§ Task prompt:
Your answer must be the data repeated exactly, with no pictures in it.
(Beginning of Material supplied)
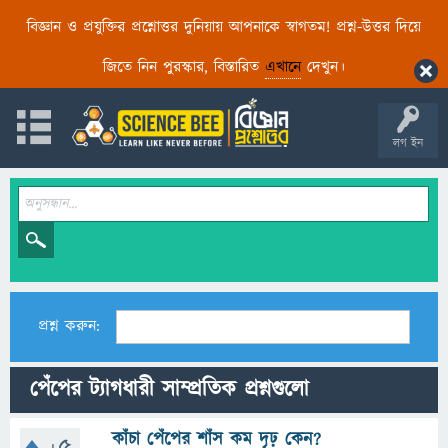
বিজ্ঞান ও প্রযুক্তির প্রশ্নোত্তর দুনিয়ায় আপনাকে স্বাগতম! প্রশ্ন-উত্তর দিয়ে
জিতে নিন পুরস্কার, বিস্তারিত
এখানে
দেখুন।
লগ ইন
প্রশ্ন করুন:
পেঁপের ট্যাগধারী সাম্প্রতিক প্রশ্নগুলো
কাঁচা পেঁপের শাঁস কম দৃঢ় কেন?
(End of Material supplied)
§ Reply to the exercise:
বিজ্ঞান ও প্রযুক্তির প্রশ্নোত্তর দুনিয়ায় আপনাকে স্বাগতম! প্রশ্ন-উত্তর দিয়ে
জিতে নিন পুরস্কার, বিস্তারিত
এখানে
দেখুন।
লগ ইন
প্রশ্ন করুন:
পেঁপের ট্যাগধারী সাম্প্রতিক প্রশ্নগুলো
কাঁচা পেঁপের শাঁস কম দৃঢ় কেন?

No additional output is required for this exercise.